Elegant solution to VS code C/C++ include path for both intelliSense and building project

How to create task.json and launch.json for building and debugging a C/C++ project, that parameters can be loaded automatically from c_cpp_configuration.json? (parameters such as include path, compiler path)

Enviroments:

windows 10.0.19041
VS Code 1.52.1
VS Code extension: ms-vscode.cpptools 1.2.2

Lets say I have the following file structure:

./
 |
 |--- .vscode/
 |
 |--- inc/
 |     |--- header1.h
 |     |--- header2.h
 |
 |--- src/
 |     |--- implementation1.c
 |     |--- implementation2.c
 |
 |--- main.c

And I have the include path set in global settings.json:

"C_Cpp.default.includePath": ["${workspaceFolder}/inc"],

The intelliSense works fine. I can find the definition of headers from the reference in main.c. And I know I can have the project built successfully without vs code:

gcc -g .\*.c .\src\*.c -I .\inc

So, if I want to build this project with vs code, I have to set task.json like this:

...
      "args": [
        "-g",
        "${workspaceFolder}\\*.c", "${workspaceFolder}\\src\\*.c",
        "-I", "${workspaceFolder}\\inc",
        "-o", "${fileDirname}\\${fileBasenameNoExtension}.exe"
      ]
...

For both intelliSense and project build working, I have to configure the paths at settings.json(c_cpp_configuration.json) and task.json.
What I want is a elegant solution that I only have to set the include paths once for both intelliSense and project build working. Is it possible? It would be awesome if I can solve this without extra extensions.
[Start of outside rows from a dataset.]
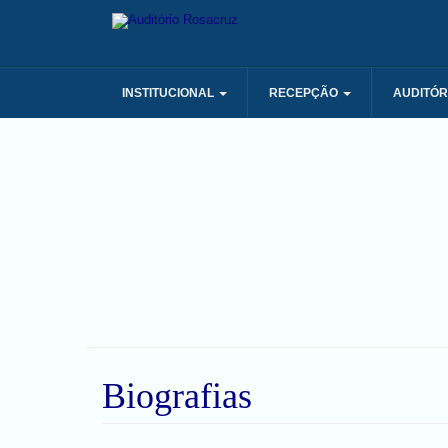
INSTITUCIONAL
RECEPÇÃO
AUDITÓR
Biografias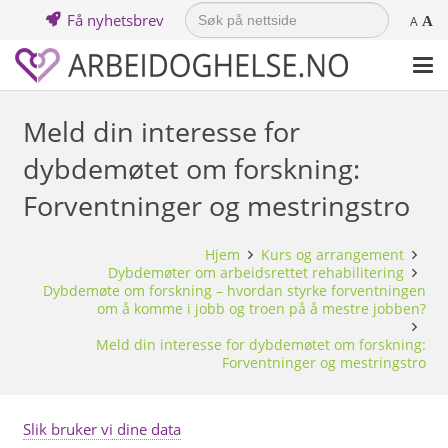
Search
Få nyhetsbrev
A
A
for:
Meld din interesse for
dybdemøtet om forskning:
Forventninger og mestringstro
Hjem
Kurs og arrangement
Dybdemøter om arbeidsrettet rehabilitering
Dybdemøte om forskning – hvordan styrke forventningen
om å komme i jobb og troen på å mestre jobben?
Meld din interesse for dybdemøtet om forskning:
Forventninger og mestringstro
Slik bruker vi dine data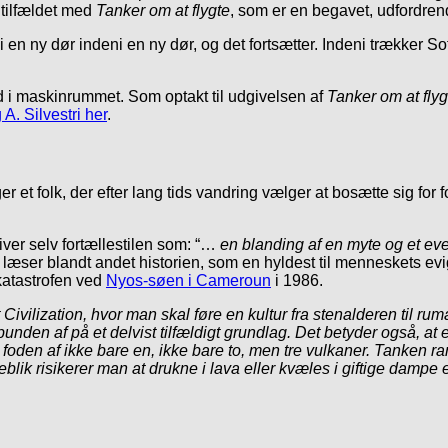
r tilfældet med
Tanker om at flygte
, som er en begavet, udfordr
 en ny dør indeni en ny dør, og det fortsætter. Indeni trækker So
ind i maskinrummet. Som optakt til udgivelsen af
Tanker om at flyg
 A. Silvestri her
.
et folk, der efter lang tids vandring vælger at bosætte sig for f
ver selv fortællestilen som: “…
en blanding af en myte og et eve
g læser blandt andet historien, som en hyldest til menneskets ev
katastrofen ved
Nyos-søen i Cameroun
i 1986.
 Civilization, hvor man skal føre en kultur fra stenalderen til ruma
 bunden af på et delvist tilfældigt grundlag. Det betyder også, at e
for foden af ikke bare en, ikke bare to, men tre vulkaner. Tanke
blik risikerer man at drukne i lava eller kvæles i giftige dampe 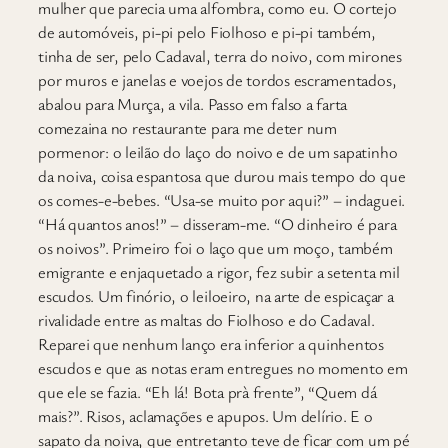
mulher que parecia uma alfombra, como eu. O cortejo
de automóveis, pi-pi pelo Fiolhoso e pi-pi também,
tinha de ser, pelo Cadaval, terra do noivo, com mirones
por muros e janelas e voejos de tordos escramentados,
abalou para Murça, a vila. Passo em falso a farta
comezaina no restaurante para me deter num
pormenor: o leilão do laço do noivo e de um sapatinho
da noiva, coisa espantosa que durou mais tempo do que
os comes-e-bebes. “Usa-se muito por aqui?” – indaguei.
“Há quantos anos!” – disseram-me. “O dinheiro é para
os noivos”. Primeiro foi o laço que um moço, também
emigrante e enjaquetado a rigor, fez subir a setenta mil
escudos. Um finório, o leiloeiro, na arte de espicaçar a
rivalidade entre as maltas do Fiolhoso e do Cadaval.
Reparei que nenhum lanço era inferior a quinhentos
escudos e que as notas eram entregues no momento em
que ele se fazia. “Eh lá! Bota prà frente”, “Quem dá
mais?”. Risos, aclamações e apupos. Um delírio. E o
sapato da noiva, que entretanto teve de ficar com um pé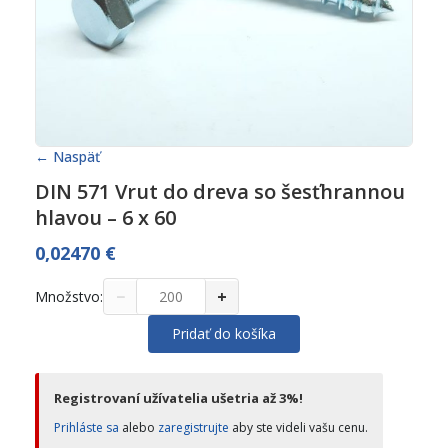
← Naspäť
DIN 571 Vrut do dreva so šesťhrannou
hlavou – 6 x 60
0,02470
€
−
+
Množstvo:
Pridať do košíka
Registrovaní užívatelia ušetria až 3%!
Prihláste sa
alebo
zaregistrujte
aby ste videli vašu cenu.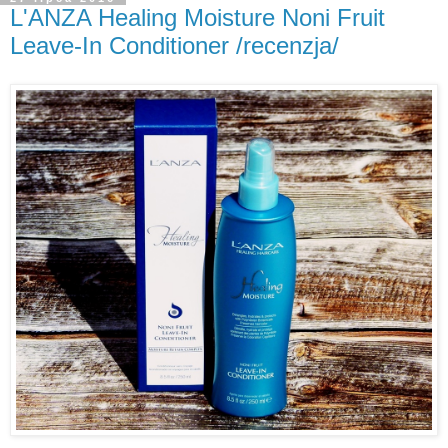
L'ANZA Healing Moisture Noni Fruit
Leave-In Conditioner /recenzja/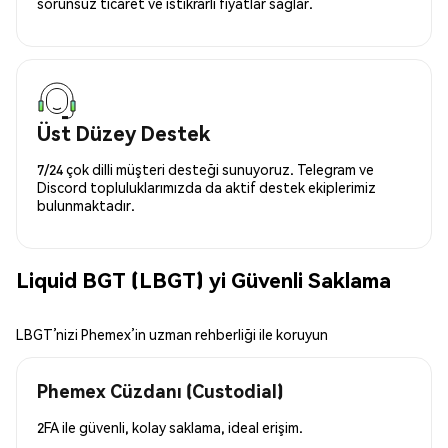
sorunsuz ticaret ve istikrarlı fiyatlar sağlar.
Üst Düzey Destek
7/24 çok dilli müşteri desteği sunuyoruz. Telegram ve
Discord topluluklarımızda da aktif destek ekiplerimiz
bulunmaktadır.
Liquid BGT (LBGT) yi Güvenli Saklama
LBGT’nizi Phemex’in uzman rehberliği ile koruyun
Phemex Cüzdanı (Custodial)
2FA ile güvenli, kolay saklama, ideal erişim.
But you have a extension that can replace the ms-vscode.cpptools and do the trick, that would also be great.

Upvotes: 0

Views: 2240

Answers (2)

Ryuzaki Lawliet
Ryuzaki Lawliet

Reputation: 61

I would suggest you, go with this extension:

CPH Judge

As it will clear all the problems of the debugger and all u can input direct values in input and get output!!

Pros:

  1. It has a test case option as we have in online exams, so you can type a and to the test case given in the question and check your answer, accordingly!
  1. You can run multiple test cases also!!

Upvotes: -1

HolyBlackCat
HolyBlackCat

Reputation: 96719

Here's what I do: uninstall Microsoft's C/C++ extension and replace it with Clangd for code completion and Native Debug for debugging. I had better experience with those two, including easier configuration.

Clangd is configured by a single file called compile_commands.json, which is just a list of compiler flags for each source file.

Then, start using a proper build system. CMake, for example, can generate this file out of the box. For Make, there's a tool to generate it. In a pinch, you can write it yourself.